IL SIGNIFICATO DELLA REALTA'

 

Il senso della misurazione in Meccanica Quantistica

 

  

L'esistenza del quanto d'azione di Planck introduce in fisica classica una situazione completamente nuova dal punto di vista della descrizione del processo di misura : ogni interazione I tra sistema atomico SA e strumento D non è più riducibile ad una registrazione da parte di D del valore della grandezza misurata su SA, ma comporta una importante modifica anche del sistema SA , che non è eliminabile né praticamente, né concettualmente. L'interazione può anche essere uguale a zero, ma in tal caso non si compie alcuna osservazione e non si acquisisce alcuna conoscenza sulle proprietà del sistema atomico. Se l'interazione è invece diversa da zero, essa non può essere resa arbitrariamente piccola e non è quindi neppure concettualmente eliminabile (come avveniva in fisica classica), ma deve avere la costante di Planck come valore minimo. Questo perchè ogni interazione fisica tra strumento misuratore e microoggetto misurato implica sempre uno scambio di energia per un certo intervallo di tempo, oppure la cessione di una certa quantità di moto su una certa distanza spaziale. Ora le dimensioni fisiche di "energia per tempo" e di "quantità di moto per spazio" sono proprio quelle dell'azione, sono cioè quelle della costante (h) di Planck. Il termine interazione usato per ogni processo quantistico di misurazione è quindi vero letteralmente, dato che si ha proprio a che fare con lo scambio della grandezza fisica azione fra lo strumento e il sistema fisico misurato, che a causa delle dimensioni atomiche di quest'ultimo, comporta su di esso una inevitabile perturbazione. Questo carattere perturbativo della misurazione in microfisica comporta la necessità dell'abbandono dello schema classico della doppia registrazione da parte dell'apparato prima e dell'osservatore poi, a favore del nuovo schema :

(1) SA « D ® O

che indica esplicitamente la natura simmetrica e non più unidirezionale del processo di interazione tra apparato misuratore D e sistema atomico misurato SA. Anche nello schema (1) la seconda interazione tra apparato D e osservatore O continua ad essere indicata come una registrazione da parte di O del risultato da lui osservato su D. Si tratta di uno schema che non è comunque universalmente accettato e sono state avanzate, come vedremo, proposte più radicali, che sostengono la natura simmetrica anche dell'interazione tra O e D , e la conseguente possibilità di una modifica, da parte della mente o della coscienza di O, dello stato fisico di D e, attraverso questo, dello stesso SA.

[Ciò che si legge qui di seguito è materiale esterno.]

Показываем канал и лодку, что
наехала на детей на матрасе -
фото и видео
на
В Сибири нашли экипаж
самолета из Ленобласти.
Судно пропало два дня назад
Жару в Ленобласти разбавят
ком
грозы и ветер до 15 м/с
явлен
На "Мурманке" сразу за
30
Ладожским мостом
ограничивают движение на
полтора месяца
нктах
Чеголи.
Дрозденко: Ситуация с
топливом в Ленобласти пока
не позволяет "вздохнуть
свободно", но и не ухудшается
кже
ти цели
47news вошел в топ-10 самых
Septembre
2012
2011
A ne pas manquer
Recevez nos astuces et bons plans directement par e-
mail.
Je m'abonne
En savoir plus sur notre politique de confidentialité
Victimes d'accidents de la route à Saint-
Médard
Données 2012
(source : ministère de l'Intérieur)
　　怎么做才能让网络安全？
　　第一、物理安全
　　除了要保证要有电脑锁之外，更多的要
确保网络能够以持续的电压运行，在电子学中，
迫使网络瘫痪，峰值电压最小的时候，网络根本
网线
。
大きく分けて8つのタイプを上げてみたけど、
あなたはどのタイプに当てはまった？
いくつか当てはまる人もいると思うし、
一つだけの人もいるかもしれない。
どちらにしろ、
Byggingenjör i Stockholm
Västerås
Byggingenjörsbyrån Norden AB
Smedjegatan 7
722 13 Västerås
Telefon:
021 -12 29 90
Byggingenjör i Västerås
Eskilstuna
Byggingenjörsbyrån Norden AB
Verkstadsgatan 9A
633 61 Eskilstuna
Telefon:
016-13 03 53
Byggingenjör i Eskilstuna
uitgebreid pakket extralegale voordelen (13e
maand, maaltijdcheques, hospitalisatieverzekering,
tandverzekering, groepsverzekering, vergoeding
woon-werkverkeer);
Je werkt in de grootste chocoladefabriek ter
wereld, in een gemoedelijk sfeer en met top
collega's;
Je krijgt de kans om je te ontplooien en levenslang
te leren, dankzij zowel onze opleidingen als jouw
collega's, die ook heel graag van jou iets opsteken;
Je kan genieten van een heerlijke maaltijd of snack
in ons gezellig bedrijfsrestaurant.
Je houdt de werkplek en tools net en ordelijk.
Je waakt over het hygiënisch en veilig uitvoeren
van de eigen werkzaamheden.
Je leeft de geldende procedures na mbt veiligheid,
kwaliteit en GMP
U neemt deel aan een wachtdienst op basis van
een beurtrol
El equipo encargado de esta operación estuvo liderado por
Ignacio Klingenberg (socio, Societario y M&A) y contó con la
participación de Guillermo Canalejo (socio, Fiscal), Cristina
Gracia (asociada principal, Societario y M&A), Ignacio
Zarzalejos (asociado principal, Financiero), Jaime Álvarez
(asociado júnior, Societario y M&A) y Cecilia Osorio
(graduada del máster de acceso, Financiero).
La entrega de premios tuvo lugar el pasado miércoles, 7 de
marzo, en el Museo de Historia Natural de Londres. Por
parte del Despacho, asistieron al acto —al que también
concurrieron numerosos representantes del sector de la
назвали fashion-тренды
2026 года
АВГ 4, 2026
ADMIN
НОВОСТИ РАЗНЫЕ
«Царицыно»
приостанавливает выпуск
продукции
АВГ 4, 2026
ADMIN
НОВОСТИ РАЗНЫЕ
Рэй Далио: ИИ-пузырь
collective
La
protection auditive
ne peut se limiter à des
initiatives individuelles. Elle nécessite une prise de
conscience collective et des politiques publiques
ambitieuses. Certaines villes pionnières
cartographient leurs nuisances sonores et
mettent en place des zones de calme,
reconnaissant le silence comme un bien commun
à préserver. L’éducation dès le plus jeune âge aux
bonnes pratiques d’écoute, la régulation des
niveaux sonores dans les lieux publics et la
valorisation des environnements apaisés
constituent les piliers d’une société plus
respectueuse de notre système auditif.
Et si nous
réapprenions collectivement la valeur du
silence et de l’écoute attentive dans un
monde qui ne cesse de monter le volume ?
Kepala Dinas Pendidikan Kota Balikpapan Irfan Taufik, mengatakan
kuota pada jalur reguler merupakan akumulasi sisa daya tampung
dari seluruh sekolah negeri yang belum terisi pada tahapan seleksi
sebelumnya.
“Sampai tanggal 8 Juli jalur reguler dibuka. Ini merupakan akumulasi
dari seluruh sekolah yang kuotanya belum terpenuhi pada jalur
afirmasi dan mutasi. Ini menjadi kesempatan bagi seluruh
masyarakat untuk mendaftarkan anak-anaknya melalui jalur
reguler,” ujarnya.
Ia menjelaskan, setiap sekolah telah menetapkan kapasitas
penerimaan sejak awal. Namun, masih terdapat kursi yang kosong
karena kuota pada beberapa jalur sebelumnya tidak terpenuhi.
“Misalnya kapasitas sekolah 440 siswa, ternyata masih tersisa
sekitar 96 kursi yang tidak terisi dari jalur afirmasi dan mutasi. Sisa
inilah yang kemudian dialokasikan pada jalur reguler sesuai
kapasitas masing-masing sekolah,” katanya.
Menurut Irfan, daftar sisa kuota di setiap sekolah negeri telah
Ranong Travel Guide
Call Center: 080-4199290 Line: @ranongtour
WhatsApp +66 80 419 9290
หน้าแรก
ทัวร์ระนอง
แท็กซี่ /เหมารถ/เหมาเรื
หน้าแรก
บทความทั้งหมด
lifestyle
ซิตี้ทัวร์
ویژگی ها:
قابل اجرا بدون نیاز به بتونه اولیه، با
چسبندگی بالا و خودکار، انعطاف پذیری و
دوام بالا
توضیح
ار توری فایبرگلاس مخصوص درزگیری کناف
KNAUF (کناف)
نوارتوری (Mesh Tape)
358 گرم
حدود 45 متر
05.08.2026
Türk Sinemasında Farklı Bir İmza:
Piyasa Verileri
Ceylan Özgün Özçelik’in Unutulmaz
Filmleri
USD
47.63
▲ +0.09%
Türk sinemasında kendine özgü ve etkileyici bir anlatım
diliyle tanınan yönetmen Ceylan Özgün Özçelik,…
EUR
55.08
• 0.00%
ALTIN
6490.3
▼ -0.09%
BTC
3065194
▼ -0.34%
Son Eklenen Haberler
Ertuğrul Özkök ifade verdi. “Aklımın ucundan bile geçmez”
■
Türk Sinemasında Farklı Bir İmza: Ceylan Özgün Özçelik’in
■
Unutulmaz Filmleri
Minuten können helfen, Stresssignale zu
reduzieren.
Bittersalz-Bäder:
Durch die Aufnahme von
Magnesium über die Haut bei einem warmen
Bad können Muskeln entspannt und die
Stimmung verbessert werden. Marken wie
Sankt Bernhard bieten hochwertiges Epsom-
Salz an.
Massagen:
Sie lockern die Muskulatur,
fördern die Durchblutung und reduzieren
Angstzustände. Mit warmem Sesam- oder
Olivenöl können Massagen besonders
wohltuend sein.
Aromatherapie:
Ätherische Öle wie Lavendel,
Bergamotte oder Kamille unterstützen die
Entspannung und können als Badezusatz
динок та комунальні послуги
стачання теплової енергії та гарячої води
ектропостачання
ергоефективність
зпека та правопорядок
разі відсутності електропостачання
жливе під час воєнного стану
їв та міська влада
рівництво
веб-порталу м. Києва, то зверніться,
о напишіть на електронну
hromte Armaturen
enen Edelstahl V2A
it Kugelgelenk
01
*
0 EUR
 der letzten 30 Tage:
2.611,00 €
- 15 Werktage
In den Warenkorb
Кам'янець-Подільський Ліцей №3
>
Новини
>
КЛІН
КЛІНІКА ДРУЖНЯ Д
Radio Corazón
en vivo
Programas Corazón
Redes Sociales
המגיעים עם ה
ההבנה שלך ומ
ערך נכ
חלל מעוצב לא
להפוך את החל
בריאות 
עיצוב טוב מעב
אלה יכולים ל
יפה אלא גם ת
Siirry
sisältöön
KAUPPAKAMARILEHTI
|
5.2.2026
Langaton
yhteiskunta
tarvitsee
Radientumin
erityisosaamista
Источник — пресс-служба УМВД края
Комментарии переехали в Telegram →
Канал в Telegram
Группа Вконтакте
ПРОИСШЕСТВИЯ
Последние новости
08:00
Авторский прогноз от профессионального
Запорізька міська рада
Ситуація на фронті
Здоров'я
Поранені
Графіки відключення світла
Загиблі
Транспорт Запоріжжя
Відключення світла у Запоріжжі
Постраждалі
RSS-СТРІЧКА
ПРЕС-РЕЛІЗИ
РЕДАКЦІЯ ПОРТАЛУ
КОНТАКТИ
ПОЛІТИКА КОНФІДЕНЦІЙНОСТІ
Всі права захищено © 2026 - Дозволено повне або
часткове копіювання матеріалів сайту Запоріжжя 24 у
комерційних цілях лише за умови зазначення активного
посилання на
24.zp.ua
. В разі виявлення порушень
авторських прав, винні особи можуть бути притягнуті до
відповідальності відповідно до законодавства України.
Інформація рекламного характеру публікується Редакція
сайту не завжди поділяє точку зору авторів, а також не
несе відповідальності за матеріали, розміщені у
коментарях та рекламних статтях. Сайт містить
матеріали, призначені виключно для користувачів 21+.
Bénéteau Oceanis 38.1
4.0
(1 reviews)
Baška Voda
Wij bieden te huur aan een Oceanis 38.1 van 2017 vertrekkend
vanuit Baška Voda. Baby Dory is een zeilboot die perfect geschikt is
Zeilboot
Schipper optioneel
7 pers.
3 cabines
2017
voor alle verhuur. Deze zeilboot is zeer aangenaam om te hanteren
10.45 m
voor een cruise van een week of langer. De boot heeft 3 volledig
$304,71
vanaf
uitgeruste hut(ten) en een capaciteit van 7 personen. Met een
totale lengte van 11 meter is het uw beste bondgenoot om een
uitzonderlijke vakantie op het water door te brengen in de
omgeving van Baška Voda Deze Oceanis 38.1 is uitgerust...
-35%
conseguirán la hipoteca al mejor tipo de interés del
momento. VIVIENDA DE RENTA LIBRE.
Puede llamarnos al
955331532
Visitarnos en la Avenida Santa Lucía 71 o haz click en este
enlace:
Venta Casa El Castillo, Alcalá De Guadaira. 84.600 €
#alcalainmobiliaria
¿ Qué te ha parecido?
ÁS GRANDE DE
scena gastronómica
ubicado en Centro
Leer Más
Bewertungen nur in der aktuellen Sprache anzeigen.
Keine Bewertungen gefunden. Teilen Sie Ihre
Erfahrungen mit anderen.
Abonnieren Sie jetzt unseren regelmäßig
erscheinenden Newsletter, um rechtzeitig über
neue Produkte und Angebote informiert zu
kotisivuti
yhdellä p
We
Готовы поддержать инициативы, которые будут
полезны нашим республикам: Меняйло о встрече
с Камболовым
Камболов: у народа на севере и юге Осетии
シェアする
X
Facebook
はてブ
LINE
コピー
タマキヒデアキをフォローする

La descrizione matematica del processo di interazione I da parte della teoria quantistica comporta tuttavia una serie di gravi difficoltà, generalmente note come problema quantistico della misurazione. Le radici logiche di tale problema, vanno ricercate nella coesistenza, all'interno del formalismo quantico, di due differenti (e tra loro incompatibili) modalità di evoluzione della funzione d'onda che, come è noto, viene sempre associata allo stato di un qualsiasi sistema quantistico. Da un lato abbiamo infatti l'equazione di Schrödinger (i) che regola in modo rigorosamente deterministico l'evoluzione temporale dei sistemi fisici inosservati, dall'altro la descrizione probabilistica (i 1) delle osservazioni o misurazioni effettuate per determinate proprietà osservabili dei sistemi fisici stessi, senza che venga tuttavia formulata una specificazione non ambigua di condizioni precise e reciprocamente esclusive per questi due differenti tipi di evoluzione.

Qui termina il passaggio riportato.